The Norwegian Advanced SAM System (NASAMS). The NASAMS launcher has six ready to fire AMRAAM missiles. (photo : Airforce Technology)
Norwegian Advanced Surface to Air Missile System
Chile is joining Finland, and several other countries, and adopting the Norwegian NASAMS (Norwegian Advanced Surface to Air Missile System) for their air defense needs. Chile was particularly impressed by the track record of reliability NASAMS has compiled. Norway developed this system in the early 1990s and deployed the first missiles and radars in 1995.
The Raytheon AMRAAM AIM-120C missile is fitted with clipped fins and has longer range and has very high agility to counter targets making evasive manoeuvres. (photo : Airforce Technology)
NASAMS uses the American AMRAMM radar guided air-to-air missiles, but fired from a six missile container, instead of an aircraft. This ground based AMRAAM weighs 159 kg/350 pounds and has a range of 30 kilometers (it's radar can see out 50-70 kilometers), and can hit targets as high as 21 kilometers (65,000 feet).

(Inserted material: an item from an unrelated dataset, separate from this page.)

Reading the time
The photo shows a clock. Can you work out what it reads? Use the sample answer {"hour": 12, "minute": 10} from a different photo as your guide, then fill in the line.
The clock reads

Spanish Army NASAMS II launcher vehicle (photo : Outisnn)
What makes the AMRAMM so effective as a SAM is the capabilities of its guidance system (which is about two thirds of the $400,000 missiles cost.) Testing also revealed that AMRAAM could be used to shoot down cruise missiles. Chile believes the AMRAAM (also combat proven) used by NASAMS is a better long term choice for air defense, because the United States is constantly updating the missile.
Rugged Flat Displays for the NASAMS (photo : Barco)
Norway pioneered the use of AMRAAM as a surface-to-air missile, and other systems have been developed using AMRAAM. But the Norwegian version is seen as the best of the lot. Spain, Holland, Finland and the United States also use NASAMS.